What this task involves
What is needed is a word-for-word transcription of every record below.

===== Data in this exercise =====

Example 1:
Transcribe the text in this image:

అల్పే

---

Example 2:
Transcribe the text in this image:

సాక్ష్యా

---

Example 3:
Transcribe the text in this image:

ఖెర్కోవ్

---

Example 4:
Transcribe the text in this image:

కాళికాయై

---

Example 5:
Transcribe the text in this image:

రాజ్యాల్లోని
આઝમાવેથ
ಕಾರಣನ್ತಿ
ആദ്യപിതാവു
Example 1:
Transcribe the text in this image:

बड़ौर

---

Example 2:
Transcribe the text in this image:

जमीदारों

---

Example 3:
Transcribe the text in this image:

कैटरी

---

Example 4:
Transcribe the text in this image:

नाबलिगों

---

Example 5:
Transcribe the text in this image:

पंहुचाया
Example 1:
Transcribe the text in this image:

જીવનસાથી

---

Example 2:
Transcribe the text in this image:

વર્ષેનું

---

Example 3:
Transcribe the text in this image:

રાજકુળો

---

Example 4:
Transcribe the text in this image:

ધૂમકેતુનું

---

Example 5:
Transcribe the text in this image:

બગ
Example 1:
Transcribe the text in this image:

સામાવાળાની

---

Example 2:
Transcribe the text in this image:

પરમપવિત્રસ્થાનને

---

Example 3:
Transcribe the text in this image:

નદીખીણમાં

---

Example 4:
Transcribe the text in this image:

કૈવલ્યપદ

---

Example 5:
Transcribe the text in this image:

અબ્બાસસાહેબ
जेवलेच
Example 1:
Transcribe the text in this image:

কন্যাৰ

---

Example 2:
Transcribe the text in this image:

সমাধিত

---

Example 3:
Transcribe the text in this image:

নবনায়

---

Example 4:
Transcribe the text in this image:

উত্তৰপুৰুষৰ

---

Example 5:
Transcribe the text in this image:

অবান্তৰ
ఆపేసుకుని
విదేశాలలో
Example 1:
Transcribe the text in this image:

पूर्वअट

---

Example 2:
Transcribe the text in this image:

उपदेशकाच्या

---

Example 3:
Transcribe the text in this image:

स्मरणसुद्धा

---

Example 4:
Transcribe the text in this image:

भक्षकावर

=====

Result below
Example 1:
Transcribe the text in this image:

అల్పే

---

Example 2:
Transcribe the text in this image:

సాక్ష్యా

---

Example 3:
Transcribe the text in this image:

ఖెర్కోవ్

---

Example 4:
Transcribe the text in this image:

కాళికాయై

---

Example 5:
Transcribe the text in this image:

రాజ్యాల్లోని
આઝમાવેથ
ಕಾರಣನ್ತಿ
ആദ്യപിതാവു
Example 1:
Transcribe the text in this image:

बड़ौर

---

Example 2:
Transcribe the text in this image:

जमीदारों

---

Example 3:
Transcribe the text in this image:

कैटरी

---

Example 4:
Transcribe the text in this image:

नाबलिगों

---

Example 5:
Transcribe the text in this image:

पंहुचाया
Example 1:
Transcribe the text in this image:

જીવનસાથી

---

Example 2:
Transcribe the text in this image:

વર્ષેનું

---

Example 3:
Transcribe the text in this image:

રાજકુળો

---

Example 4:
Transcribe the text in this image:

ધૂમકેતુનું

---

Example 5:
Transcribe the text in this image:

બગ
Example 1:
Transcribe the text in this image:

સામાવાળાની

---

Example 2:
Transcribe the text in this image:

પરમપવિત્રસ્થાનને

---

Example 3:
Transcribe the text in this image:

નદીખીણમાં

---

Example 4:
Transcribe the text in this image:

કૈવલ્યપદ

---

Example 5:
Transcribe the text in this image:

અબ્બાસસાહેબ
जेवलेच
Example 1:
Transcribe the text in this image:

কন্যাৰ

---

Example 2:
Transcribe the text in this image:

সমাধিত

---

Example 3:
Transcribe the text in this image:

নবনায়

---

Example 4:
Transcribe the text in this image:

উত্তৰপুৰুষৰ

---

Example 5:
Transcribe the text in this image:

অবান্তৰ
ఆపేసుకుని
విదేశాలలో
Example 1:
Transcribe the text in this image:

पूर्वअट

---

Example 2:
Transcribe the text in this image:

उपदेशकाच्या

---

Example 3:
Transcribe the text in this image:

स्मरणसुद्धा

---

Example 4:
Transcribe the text in this image:

भक्षकावर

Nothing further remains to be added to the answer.